— Teks yang Ditampilkan —
Dalam berdakwah, seorang da’i juga seyogianya bersikap lemah lembut, menyederhanakan suatu perkara, dan tidak mencela seseorang dengan semena-mena agar sikapnya itu tidak dijadikan senjata bagi orang-orang yang ingin menjatuhkan Islam.
﴿ وَلَا تَسُبُّوا الَّذِيْنَ يَدْعُوْنَ مِنْ دُوْنِ اللّٰهِ فَيَسُبُّوا اللّٰهَ عَدْوًا بِغَيْرِ عِلْمٍۗ ﴾ (الأنعام: 108)
"Janganlah kamu memaki (sesembahan) yang mereka sembah selain Allah karena mereka nanti akan memaki Allah dengan melampaui batas tanpa (dasar) pengetahuan.” (QS. al-An’am: 108).
Diriwayatkan dari Ibnu Abbas mengenai sebab turunnya ayat ini: ketika kafir Quraisy berkata kepada Abi Thalib: “Katakan kepada Muhammad agar berhenti mencela tuhan kami, atau kami akan mencela dan mencaci maki Tuhannya.” Maka turunlah ayat tersebut. Sedangkan dalam riwayat lain dikatakan, ketika kaum musyrikin berkata kepada Nabi Muhammad saw.: “Muhammad, berhentilah mencela tuhan kami, atau kami akan mencaci balik Tuhanmu,” kemudian ayat tersebut turun.
Seorang da’i juga harus menjaga adab serta sopan santun ketika berdakwah, tidak mengungkapkan kata-kata yang keras dan kasar. Diceritakan bahwa Khalifah al-Makmun pernah menegur penasehatnya ketika bersikap kasar: “Bersikaplah lemah lembut! Sesungguhnya Allah telah mengutus seseorang yang lebih baik darimu kepada orang yang lebih buruk dariku, kemudian memerintahkannya untuk bersikap lemah lembut.
﴿ فَقُوْلَا لَه قَوْلًا لَّيِّنًا لَّعَلَّه يَتَذَكَّرُ اَوْ يَخْشٰى ﴾ (طه: 44)
"Berbicaralah kamu berdua kepadanya (Fir‘aun) dengan perkataan yang lemah lembut, mudah-mudahan dia sadar atau takut.” (Thaha: 44)
Selain itu, ia juga harus berbicara sesuai dengan kadar pemahaman pendengar dan tidak berbicara melebihi kapasitas pemahamannya. Ia juga hendaknya membahas permasalahan-permasalahan yang timbul dan sering muncul di masyarakat sekaligus berupaya untuk memberikan solusi dan mencarikan akar penyelesaiannya dengan cara yang tepat dan meyakinkan.
Dalam menasehati seseorang tertentu, da’i tidak diperkenankan untuk melakukannya dihadapan publik, karena hal yang demikian itu merupakan perbuatan tercela. Orang-orang yang menasehati saudaranya secara diam-diam, sungguh dia telah bersikap bijak. Sebaliknya, orang-orang yang menasehati saudaranya di depan umum, sungguh dia telah berbuat tercela. Sebaik-baik teladan dalam hal ini adalah Rasulullah saw. Ketika seseorang meminta nasehat beliau, Rasulullah tidak mengungkapkannya di depan umum, tetapi cukup berkata: “Mengapa beberapa orang berkata dan bertindak demikian.” [HR. Abu Daud, No: 4788 dari Aisyah].

— Tugas Tertulis 1 —
Dalam teks tentang adab berdakwah, siapa yang menegur penasehatnya karena bersikap kasar?

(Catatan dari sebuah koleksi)
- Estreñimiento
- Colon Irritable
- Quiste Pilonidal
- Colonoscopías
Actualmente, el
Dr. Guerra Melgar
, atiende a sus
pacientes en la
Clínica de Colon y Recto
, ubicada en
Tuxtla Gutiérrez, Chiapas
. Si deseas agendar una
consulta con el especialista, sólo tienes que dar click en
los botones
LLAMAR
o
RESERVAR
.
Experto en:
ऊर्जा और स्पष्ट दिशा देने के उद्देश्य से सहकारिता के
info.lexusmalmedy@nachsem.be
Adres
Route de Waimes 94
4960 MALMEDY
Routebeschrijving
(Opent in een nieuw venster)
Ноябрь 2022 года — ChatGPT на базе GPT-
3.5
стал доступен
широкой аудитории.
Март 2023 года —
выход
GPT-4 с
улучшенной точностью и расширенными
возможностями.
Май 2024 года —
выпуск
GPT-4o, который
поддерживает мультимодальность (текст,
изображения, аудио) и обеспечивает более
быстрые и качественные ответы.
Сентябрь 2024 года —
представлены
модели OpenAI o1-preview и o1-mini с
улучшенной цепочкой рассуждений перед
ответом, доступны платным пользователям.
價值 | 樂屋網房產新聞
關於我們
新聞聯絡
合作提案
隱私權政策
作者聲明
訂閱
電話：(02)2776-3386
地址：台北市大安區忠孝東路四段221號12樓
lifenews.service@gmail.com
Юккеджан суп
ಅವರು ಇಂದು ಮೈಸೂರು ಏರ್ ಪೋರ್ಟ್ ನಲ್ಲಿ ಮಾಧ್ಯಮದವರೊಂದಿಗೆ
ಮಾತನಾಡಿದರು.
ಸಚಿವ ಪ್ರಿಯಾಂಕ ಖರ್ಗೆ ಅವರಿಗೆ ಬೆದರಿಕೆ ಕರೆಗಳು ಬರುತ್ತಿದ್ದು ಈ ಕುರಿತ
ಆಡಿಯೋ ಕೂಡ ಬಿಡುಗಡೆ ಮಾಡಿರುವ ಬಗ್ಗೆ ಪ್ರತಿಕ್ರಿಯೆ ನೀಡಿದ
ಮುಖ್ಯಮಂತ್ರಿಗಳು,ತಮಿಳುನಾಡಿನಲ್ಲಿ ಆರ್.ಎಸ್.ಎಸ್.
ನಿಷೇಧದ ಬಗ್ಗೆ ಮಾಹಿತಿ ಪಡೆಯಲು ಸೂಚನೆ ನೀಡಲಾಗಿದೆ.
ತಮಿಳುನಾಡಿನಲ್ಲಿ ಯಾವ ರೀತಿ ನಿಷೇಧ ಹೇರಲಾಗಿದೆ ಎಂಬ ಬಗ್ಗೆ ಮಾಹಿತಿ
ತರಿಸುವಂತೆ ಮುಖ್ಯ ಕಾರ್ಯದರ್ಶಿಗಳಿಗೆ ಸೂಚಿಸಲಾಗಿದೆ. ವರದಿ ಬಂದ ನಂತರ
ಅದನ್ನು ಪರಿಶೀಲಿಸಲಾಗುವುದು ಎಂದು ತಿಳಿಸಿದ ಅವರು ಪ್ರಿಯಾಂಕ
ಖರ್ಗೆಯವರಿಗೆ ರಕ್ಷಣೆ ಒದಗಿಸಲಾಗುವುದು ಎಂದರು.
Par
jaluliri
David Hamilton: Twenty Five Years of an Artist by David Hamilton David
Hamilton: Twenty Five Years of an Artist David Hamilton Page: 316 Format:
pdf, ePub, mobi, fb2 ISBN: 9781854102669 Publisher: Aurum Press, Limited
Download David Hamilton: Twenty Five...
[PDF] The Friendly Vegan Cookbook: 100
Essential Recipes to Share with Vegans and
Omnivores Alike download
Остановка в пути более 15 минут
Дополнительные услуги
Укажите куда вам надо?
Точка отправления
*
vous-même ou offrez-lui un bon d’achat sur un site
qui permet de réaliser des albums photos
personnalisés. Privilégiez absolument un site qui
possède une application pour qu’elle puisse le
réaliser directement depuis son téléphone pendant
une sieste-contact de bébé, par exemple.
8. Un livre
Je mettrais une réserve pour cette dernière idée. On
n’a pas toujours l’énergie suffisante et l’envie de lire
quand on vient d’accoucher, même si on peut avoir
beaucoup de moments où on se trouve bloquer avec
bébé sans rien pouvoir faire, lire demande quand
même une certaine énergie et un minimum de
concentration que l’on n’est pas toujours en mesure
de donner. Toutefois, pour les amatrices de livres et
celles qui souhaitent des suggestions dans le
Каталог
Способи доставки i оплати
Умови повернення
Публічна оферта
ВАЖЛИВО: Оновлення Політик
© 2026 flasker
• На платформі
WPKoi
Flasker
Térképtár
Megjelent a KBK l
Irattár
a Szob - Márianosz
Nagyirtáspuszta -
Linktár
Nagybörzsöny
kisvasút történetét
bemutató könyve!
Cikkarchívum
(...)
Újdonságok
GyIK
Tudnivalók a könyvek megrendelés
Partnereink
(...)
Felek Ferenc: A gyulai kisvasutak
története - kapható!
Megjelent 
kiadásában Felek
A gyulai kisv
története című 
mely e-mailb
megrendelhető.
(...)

— Tugas Tertulis 2 —
Salin persis baris-baris catatan, mulai dari awal catatan sampai dengan baris yang memuat "Юккеджан суп".

— Kolom Jawaban 1 —
Khalifah al-Makmun.

— Kolom Jawaban 2 —
- Estreñimiento
- Colon Irritable
- Quiste Pilonidal
- Colonoscopías
Actualmente, el
Dr. Guerra Melgar
, atiende a sus
pacientes en la
Clínica de Colon y Recto
, ubicada en
Tuxtla Gutiérrez, Chiapas
. Si deseas agendar una
consulta con el especialista, sólo tienes que dar click en
los botones
LLAMAR
o
RESERVAR
.
Experto en:
ऊर्जा और स्पष्ट दिशा देने के उद्देश्य से सहकारिता के
info.lexusmalmedy@nachsem.be
Adres
Route de Waimes 94
4960 MALMEDY
Routebeschrijving
(Opent in een nieuw venster)
Ноябрь 2022 года — ChatGPT на базе GPT-
3.5
стал доступен
широкой аудитории.
Март 2023 года —
выход
GPT-4 с
улучшенной точностью и расширенными
возможностями.
Май 2024 года —
выпуск
GPT-4o, который
поддерживает мультимодальность (текст,
изображения, аудио) и обеспечивает более
быстрые и качественные ответы.
Сентябрь 2024 года —
представлены
модели OpenAI o1-preview и o1-mini с
улучшенной цепочкой рассуждений перед
ответом, доступны платным пользователям.
價值 | 樂屋網房產新聞
關於我們
新聞聯絡
合作提案
隱私權政策
作者聲明
訂閱
電話：(02)2776-3386
地址：台北市大安區忠孝東路四段221號12樓
lifenews.service@gmail.com
Юккеджан суп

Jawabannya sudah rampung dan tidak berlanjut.